Was ist geschehen? Es war zu Beginn meines Urlaubs, ich war mit Freunden in Hannover im Kino. Anschließend gingen mein Freund und ich vom Anzeiger-Hochhaus über den Hauptbahnhof zurück in die List, wo wir wohnen. Es war eine laue Sommernacht von der Sorte, die wir in diesem Jahr nicht allzu viele hatten. Also entschlossen wir uns kurzerhand, diese Nacht noch ein wenig zu verlängern, und kehrten in unserer Stammkneipe ein. Wir waren nicht die einzigen, die auf die Idee gekommen waren, den Abend noch bei einem kühlen Getränk unter freiem Himmel ausklingen zu lassen.

Doch dann passierte etwas, das die ausgelassene Stimmung zu einem plötzlichen Ende brachte. Es rummste in der nahegelegenen U-Bahn-Station. Erst einmal, dann noch einmal. Und noch mal. Man hätte es ignorieren können. Nächtlicher Lärm ist in einer Großstadt doch nichts Besonderes. Das gehört halt dazu. Wenn etwas wirklich Schlimmes geschehen wäre, hätte sich doch sicher schon jemand darum gekümmert. Es hätte viele Gründe gegeben, einfach wegzuhören. Was scheren mich die Probleme anderer Leute, solange es nicht meine sind?

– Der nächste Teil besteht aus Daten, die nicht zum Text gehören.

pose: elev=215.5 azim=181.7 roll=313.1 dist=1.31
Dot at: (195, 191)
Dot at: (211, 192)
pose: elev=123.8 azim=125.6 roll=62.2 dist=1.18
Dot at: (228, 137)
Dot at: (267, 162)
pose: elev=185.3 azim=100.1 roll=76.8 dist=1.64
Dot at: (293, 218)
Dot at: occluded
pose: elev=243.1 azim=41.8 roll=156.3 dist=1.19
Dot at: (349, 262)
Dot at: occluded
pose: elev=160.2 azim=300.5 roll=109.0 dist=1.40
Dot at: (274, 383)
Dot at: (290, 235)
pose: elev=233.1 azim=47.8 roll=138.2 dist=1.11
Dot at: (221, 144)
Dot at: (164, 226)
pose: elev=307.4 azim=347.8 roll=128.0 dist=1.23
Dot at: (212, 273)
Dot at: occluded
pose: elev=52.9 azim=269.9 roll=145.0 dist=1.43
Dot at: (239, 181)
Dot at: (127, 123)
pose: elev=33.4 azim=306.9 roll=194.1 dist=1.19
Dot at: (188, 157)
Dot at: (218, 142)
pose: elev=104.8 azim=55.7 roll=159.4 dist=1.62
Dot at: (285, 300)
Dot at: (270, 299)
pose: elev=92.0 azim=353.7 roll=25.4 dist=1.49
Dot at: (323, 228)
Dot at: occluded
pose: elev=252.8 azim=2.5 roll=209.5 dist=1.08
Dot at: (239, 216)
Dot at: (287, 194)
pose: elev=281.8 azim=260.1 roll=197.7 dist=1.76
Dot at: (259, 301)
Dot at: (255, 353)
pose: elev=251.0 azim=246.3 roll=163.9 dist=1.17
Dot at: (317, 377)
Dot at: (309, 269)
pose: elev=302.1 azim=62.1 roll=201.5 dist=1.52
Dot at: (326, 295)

Es kümmert mich eben doch! Natürlich kümmert es mich, es muss mich kümmern.

Doch ich dachte und fühlte in diesem Moment etwas anderes. Ich ärgerte mich genau über diesen Gedanken, die Situation einfach zu ignorieren. Es kümmert mich eben doch! Natürlich kümmert es mich, es muss mich kümmern. Denn schließlich lebe ich in diesem Stadtteil. Ich verbringe meine Zeit gerne hier, ich genieße das Flair am Tag und auch in einer solchen Nacht. Aber irgendwie hatte ich das Gefühl, dass genau daran sich mit diesem Geräusch etwas änderte. Es wird daran gerührt, dass diese Stadt, zumindest dieser Stadtteil tags wie nachts ein angenehmer Ort ist. Und wieder kann man sagen: Was kümmert es dich, so ist halt Großstadt. Doch ich dachte in dieser Nacht auch: Wenn jeder so denkt, kann es mit diesem Ort nur bergab gehen.

Des Rätsels Lösung: In unmittelbarer Nachbarschaft hatten Jugendliche sich an einem Snack-Automaten vergriffen, ihn mit roher Gewalt aufgebrochen und waren dabei, ihn auszurauben. Doch was einem widerfährt, der dazwischen geht, erzähle ich etwas später. Zunächst noch ein paar Sätze zum Ruf meiner Heimatstadt.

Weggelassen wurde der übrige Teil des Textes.